Letter to the editor: SCOTUS discriminates against pro se litigants

The Supreme Court of the United States is involved in a disturbing and blatant form of systemic discrimination against pro se (unrepresented) litigants that needs to be corrected. It is ironic that the highest court in our land, charged with ensuring that the rules and laws of the country are fair and legal, is itself guilty of enacting a most unfair and arguably unlawful rule explicitly forbidding unrepresented litigants from participating in the Supreme Court oral argument process. Rule 28(8) of the Supreme Court of the United States dictates that “Oral arguments may be presented only by members of the Bar of this Court.” This is a blatantly unfair discriminatory rule against unrepresented litigants who should have the same right as represented litigants to participate in the oral argument process. Barring unrepresented litigants from this process is essentially an unlawful systemic form of discrimination against a class of people, i.e., unrepresented litigants. The Supreme Court happily welcomes and accepts the required $300 filing fee from the unrepresented litigants, and accordingly it should be treating the unrepresented litigants with the same degree of respect that it affords represented litigants. But it doesn’t do so and instead chooses to treat the unrepresented litigants as a cash cow as a means to provide a cash flow into the court’s coffers, while at the same time disallowing them the same processes afforded to the represented litigants.

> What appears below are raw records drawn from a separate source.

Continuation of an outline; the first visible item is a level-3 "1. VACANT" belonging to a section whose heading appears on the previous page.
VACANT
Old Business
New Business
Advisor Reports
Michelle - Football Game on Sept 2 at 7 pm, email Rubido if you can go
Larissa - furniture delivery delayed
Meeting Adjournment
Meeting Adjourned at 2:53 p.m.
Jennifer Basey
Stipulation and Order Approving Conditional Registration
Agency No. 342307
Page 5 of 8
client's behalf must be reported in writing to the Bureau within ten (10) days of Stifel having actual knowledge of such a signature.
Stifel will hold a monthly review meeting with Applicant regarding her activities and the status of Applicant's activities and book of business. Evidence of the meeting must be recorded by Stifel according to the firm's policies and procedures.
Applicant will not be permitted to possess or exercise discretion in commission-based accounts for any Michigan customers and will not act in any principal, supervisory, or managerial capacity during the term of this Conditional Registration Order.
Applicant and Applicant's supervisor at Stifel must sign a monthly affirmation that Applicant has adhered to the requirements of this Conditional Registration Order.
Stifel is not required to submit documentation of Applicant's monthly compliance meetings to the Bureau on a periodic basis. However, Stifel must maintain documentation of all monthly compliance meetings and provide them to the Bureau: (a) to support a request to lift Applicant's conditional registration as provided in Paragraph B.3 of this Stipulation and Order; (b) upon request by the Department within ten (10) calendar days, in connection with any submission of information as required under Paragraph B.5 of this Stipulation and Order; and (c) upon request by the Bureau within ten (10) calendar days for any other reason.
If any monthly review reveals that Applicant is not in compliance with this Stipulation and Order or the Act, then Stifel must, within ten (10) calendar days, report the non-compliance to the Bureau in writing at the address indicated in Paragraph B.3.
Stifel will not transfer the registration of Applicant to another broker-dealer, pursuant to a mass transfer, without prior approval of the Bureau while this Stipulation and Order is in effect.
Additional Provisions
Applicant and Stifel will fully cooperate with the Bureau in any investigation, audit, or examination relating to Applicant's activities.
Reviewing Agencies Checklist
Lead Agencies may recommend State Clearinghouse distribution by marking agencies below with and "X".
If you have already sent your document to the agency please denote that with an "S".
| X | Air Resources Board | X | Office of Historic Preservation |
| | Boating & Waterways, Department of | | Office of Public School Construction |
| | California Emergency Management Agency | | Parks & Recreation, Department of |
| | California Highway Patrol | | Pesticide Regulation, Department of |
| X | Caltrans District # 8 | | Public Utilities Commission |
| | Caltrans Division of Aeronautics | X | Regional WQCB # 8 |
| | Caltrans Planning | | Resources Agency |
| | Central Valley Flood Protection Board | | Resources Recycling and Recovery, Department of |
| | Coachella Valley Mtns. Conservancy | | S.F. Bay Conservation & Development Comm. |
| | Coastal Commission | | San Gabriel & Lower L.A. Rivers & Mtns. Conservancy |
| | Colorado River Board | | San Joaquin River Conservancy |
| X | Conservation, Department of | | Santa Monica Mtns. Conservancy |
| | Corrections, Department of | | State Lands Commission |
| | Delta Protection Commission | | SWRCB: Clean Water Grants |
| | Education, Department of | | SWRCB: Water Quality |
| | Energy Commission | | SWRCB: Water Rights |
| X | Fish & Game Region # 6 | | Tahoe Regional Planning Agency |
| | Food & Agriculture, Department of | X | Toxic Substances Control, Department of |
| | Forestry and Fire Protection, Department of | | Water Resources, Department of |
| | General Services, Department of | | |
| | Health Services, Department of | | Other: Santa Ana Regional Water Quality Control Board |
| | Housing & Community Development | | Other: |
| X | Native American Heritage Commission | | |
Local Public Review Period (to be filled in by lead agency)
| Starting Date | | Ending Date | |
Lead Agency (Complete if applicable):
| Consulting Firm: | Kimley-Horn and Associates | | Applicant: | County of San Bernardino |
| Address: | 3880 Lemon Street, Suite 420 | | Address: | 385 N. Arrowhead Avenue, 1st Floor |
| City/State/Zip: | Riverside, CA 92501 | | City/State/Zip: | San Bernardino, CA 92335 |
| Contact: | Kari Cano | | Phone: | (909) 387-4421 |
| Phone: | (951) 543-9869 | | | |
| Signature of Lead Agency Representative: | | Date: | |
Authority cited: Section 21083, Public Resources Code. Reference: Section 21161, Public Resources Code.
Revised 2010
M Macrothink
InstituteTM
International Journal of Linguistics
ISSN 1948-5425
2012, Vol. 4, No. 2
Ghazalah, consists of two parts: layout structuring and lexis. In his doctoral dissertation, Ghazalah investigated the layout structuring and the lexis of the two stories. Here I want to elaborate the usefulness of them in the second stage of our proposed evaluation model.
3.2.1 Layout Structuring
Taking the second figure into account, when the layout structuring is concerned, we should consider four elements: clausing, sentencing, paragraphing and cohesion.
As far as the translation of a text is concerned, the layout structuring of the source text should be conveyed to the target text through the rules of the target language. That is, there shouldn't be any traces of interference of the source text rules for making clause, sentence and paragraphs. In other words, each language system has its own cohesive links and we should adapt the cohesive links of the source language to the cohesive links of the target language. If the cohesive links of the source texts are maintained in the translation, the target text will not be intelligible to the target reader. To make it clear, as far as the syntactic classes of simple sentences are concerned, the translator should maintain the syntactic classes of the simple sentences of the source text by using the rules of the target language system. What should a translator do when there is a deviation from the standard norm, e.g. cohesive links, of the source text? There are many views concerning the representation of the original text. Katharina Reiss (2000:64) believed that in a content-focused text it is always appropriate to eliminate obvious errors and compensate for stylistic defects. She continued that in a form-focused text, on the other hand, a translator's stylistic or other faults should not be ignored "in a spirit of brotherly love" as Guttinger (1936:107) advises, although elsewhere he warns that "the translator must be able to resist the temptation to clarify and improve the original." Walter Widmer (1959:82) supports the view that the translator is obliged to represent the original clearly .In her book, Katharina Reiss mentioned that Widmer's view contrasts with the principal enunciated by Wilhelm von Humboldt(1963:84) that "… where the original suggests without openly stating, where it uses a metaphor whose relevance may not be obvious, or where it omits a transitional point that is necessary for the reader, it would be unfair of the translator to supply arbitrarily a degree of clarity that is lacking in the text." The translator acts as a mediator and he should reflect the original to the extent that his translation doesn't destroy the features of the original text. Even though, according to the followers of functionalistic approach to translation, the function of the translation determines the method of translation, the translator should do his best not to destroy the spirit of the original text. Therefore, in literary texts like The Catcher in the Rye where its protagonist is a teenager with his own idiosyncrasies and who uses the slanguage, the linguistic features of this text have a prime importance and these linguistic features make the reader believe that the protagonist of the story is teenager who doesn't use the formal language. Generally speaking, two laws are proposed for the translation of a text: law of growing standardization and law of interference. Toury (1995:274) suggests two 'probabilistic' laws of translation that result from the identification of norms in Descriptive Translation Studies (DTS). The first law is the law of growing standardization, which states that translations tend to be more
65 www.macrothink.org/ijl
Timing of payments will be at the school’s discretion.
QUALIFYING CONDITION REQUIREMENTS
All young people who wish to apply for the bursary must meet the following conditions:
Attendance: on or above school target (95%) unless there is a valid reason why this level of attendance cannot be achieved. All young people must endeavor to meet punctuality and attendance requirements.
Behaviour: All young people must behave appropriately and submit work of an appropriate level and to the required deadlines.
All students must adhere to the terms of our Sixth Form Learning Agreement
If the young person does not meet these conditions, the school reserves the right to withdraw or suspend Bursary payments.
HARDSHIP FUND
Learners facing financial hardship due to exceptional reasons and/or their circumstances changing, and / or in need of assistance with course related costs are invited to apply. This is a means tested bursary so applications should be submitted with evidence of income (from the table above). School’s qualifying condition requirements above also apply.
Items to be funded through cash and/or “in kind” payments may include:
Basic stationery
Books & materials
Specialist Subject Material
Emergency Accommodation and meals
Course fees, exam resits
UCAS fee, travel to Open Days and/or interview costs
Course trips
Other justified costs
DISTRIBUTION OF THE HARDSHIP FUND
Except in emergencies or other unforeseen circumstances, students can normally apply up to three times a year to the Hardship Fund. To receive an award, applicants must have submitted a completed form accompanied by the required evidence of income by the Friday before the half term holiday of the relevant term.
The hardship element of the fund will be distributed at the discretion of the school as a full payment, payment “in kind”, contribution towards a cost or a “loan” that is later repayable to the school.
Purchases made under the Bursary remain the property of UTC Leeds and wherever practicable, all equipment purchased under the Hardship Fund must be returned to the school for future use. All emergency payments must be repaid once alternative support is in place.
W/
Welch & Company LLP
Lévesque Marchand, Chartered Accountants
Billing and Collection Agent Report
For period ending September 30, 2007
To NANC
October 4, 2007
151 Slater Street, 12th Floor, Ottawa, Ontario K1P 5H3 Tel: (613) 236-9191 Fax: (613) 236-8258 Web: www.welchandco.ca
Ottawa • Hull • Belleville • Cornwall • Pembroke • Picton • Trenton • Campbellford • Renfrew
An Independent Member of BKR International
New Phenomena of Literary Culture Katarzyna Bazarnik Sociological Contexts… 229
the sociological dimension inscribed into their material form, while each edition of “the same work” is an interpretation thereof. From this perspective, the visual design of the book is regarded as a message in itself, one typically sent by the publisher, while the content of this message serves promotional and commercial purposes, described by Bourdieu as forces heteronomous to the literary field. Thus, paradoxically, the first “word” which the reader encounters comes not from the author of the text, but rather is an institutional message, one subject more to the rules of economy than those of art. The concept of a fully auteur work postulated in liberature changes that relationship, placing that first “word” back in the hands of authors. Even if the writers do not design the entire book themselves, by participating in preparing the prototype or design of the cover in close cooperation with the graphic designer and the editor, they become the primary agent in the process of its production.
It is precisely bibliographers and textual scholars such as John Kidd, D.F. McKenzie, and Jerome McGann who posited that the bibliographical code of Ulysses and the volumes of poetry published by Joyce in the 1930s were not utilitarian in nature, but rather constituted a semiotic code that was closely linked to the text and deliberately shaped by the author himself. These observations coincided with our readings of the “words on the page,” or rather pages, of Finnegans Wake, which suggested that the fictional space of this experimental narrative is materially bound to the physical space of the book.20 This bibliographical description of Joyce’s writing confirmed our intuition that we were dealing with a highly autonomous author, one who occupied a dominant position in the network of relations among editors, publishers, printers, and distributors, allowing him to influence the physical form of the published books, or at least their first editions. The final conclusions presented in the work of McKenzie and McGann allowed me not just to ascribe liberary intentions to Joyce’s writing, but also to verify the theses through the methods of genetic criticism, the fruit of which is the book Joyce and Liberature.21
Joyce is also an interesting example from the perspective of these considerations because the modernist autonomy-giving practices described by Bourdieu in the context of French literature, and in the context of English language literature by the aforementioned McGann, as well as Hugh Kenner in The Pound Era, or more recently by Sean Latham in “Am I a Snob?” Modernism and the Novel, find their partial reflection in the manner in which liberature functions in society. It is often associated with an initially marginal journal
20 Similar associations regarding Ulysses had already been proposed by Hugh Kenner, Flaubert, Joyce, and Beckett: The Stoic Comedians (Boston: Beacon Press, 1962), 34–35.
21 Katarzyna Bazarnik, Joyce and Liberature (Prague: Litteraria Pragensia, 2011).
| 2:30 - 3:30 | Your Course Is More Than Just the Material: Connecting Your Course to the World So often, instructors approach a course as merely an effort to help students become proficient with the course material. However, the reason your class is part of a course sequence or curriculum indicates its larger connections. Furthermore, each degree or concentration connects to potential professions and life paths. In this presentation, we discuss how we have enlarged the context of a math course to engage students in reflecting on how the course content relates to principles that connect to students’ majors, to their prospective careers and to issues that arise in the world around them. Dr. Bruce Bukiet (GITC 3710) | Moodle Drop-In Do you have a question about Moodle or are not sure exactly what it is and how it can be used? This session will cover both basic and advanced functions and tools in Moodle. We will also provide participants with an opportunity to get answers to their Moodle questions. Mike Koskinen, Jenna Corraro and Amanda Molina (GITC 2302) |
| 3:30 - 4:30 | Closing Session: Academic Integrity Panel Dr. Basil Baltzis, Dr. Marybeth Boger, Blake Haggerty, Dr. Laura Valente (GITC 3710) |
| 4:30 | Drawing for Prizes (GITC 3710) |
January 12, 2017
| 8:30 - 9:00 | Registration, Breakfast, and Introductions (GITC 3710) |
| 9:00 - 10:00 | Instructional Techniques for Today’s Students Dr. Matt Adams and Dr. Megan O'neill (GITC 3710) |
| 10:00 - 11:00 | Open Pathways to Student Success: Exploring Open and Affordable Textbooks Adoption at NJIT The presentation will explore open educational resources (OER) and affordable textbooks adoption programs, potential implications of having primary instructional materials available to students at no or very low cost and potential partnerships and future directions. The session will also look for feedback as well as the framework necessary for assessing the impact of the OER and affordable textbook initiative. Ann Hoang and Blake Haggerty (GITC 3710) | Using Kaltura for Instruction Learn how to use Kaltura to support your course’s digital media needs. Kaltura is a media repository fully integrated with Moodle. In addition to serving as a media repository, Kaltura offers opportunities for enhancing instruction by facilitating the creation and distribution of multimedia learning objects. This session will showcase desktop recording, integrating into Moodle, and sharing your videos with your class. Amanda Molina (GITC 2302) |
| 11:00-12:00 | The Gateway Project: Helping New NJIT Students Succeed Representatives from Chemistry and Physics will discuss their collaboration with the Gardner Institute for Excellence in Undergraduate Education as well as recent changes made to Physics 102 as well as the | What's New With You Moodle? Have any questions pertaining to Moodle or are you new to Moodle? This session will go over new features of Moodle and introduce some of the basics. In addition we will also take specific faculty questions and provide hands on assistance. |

It is not a well-kept secret that the courts disrespect the rights of unrepresented litigants and generally do not give high regard to the merits of their cases. The record speaks for itself in this regard via the overwhelming number of pro se cases that are dismissed, in many cases without so much as a cursory review. Longtime distinguished Judge Richard A. Posner of the United States Court of Appeals for the 7th Circuit sounded the alarm when he said, “The basic thing is that most judges regard these people as kind of trash not worth the time of a federal judge.” (“An Exit Interview With Richard Posner, Judicial Provocateur,” New York Times, Sept. 11, 2017.) This certainly was a red flag as to the need for judicial reforms as to the abusive treatment of pro se litigants in the courts of the United States, including the Supreme Court of the United States, no less with its cavalier rule explicitly forbidding pro se litigants from participating in the oral argument process.

The phrase “Equal justice under law” is engraved above the entrance of the United States Supreme Court building in Washington, D.C. It is hardly “Equal justice under law” when the Supreme Court blatantly discriminates against a class of litigants who represent themselves by putting a rule in place disallowing the pro se litigants from the oral argument process. It is blatantly unfair to be collecting filing fees from pro se litigants to file their cases while at the same time refusing to allow them the same opportunity to participate in the oral argument process afforded to represented litigants. This is blatant systemic discrimination based on class. The Supreme Court should either remove the engraving “Equal justice under law” from the Supreme Court building, or it should remove its discriminatory Rule 28(8) and allow pro se litigants to equally present oral arguments before the court. The Supreme Court cannot have it both ways.